What is the best way to find solutions to $n^{n}$ and $2n$? Someone suggested the Lambert W function, but I cannot find a way to set it up in a way to use that. Any other suggestions?

Meaning, what are the solutions for $n$ in

$$n^n=2n$$

Answer 1

$n = 2$ is a straighforwardly verifiable solution.

By inspection of the graph of $y = n^n - 2n$, there's another zero in the vicinity of$~0.34...$ that can be found to arbitrary precision numerically.

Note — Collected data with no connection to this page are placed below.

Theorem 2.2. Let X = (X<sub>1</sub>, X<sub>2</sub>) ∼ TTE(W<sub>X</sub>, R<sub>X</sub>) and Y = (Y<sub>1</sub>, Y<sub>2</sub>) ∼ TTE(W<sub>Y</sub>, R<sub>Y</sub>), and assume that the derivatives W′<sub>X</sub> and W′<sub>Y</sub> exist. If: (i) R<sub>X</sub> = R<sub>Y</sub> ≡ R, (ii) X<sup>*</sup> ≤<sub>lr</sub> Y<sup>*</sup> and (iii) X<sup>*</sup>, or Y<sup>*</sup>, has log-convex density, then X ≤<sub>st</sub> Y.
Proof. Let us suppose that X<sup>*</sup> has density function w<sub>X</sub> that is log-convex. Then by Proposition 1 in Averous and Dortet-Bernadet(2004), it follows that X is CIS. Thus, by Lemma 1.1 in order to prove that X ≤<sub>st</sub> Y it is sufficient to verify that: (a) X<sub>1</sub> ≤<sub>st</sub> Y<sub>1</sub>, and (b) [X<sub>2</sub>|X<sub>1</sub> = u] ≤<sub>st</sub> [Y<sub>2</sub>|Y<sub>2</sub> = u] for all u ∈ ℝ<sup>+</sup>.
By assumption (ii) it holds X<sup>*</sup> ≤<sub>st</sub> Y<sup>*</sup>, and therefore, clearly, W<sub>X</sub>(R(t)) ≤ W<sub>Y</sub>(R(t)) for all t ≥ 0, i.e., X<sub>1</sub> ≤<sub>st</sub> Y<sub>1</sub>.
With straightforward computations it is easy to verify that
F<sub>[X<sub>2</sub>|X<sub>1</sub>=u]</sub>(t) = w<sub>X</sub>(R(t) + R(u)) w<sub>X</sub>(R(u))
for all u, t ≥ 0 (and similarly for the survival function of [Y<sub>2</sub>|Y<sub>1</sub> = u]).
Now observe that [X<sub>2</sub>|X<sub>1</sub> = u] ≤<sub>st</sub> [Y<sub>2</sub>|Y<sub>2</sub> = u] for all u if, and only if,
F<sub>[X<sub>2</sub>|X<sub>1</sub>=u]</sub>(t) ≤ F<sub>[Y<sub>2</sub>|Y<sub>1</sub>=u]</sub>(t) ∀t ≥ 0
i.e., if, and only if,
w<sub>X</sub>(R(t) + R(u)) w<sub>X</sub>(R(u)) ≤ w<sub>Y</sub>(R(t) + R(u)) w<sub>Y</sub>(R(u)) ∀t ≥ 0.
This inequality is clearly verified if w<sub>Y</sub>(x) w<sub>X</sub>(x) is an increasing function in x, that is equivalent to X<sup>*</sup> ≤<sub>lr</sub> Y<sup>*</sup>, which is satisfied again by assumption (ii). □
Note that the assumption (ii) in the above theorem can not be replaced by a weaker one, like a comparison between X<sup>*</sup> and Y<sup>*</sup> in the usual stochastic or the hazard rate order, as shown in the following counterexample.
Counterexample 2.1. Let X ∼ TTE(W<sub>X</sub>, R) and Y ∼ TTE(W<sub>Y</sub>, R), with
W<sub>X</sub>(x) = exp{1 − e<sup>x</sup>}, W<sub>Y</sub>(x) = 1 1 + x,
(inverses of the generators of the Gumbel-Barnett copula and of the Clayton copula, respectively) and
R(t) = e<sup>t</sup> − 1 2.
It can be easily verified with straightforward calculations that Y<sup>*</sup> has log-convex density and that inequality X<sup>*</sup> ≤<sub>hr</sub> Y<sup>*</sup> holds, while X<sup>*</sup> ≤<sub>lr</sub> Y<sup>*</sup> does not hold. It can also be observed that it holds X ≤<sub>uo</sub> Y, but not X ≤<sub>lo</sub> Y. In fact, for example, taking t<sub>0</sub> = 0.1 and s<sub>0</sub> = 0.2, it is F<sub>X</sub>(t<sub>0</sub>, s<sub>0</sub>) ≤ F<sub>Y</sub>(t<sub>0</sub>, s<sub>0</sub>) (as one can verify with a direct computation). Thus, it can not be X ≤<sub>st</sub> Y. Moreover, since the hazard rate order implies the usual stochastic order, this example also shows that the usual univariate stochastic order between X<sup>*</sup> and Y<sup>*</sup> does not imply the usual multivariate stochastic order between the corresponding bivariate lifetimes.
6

By noting that $\frac{d(n^n - 2n)}{dn} = n^n(\ln(n)+1) - 2$, the function has only one global minima for $n > 0$ and is increasing elsewhere. Therefore these are the only two zeros.

Answer 2

to make calculation easier...we can start from $$n^n=2n$$ $$\implies n^{n-1}=2$$ $$\implies n^{n-1}-2=0$$ Now let's assume $$f(n)=n^{n-1}-2$$ Let's find the root using Newton's method of calculating numerical root of an equation. the rule is, $$ x_{n+1}=x_n-\dfrac{f(x)}{f'(x)}$$ so,we will need $f'(n)$.So,let's calculate it first. here,if you calculate the derivative you will find, $$f'(n)=n^{n-1}\ln 10(\dfrac{n-1}{n \ln 10}+\log n)$$ So,according to Newton's method $$n_{r+1}=n_r-\dfrac{n_r^{n_r-1}-2}{n_r^{n_r-1}\ln 10(\dfrac{n_r-1}{n_r \ln 10}+\log n_r)}$$

So,let's start our first assumption $$n_o=0.5$$ and continuing the iteration process,we will get $$0.25535...\\0.319893...\\0.344004...\\0.346305...\\0.3463233...\\0.3463233$$ From here we can conclude that,one root is $n \approx 0.346$

Again if we start the iteration process taking the first assumption $n_o=2.5$ we get, $$2.17418...\\2.02494...\\2.00055...\\2.0000002...\\2$$ from here we can conclude that another root is $n=2$

Here, $$0.346^{0.346-1}\approx 2$$ again ,$$2^{2-1}=2$$

Hence,yes our calculated roots are correct. Now,if you want to feel the Lambert W function here, then just do a little work... $$n^n=2n$$ $$\implies n^{n-1}=2$$ $$\text{so,}~n=W(2)=\Omega$$ Now,we can write, $$\Omega^{\Omega-1}-2=0$$ Now,continue the same process as mentioned before.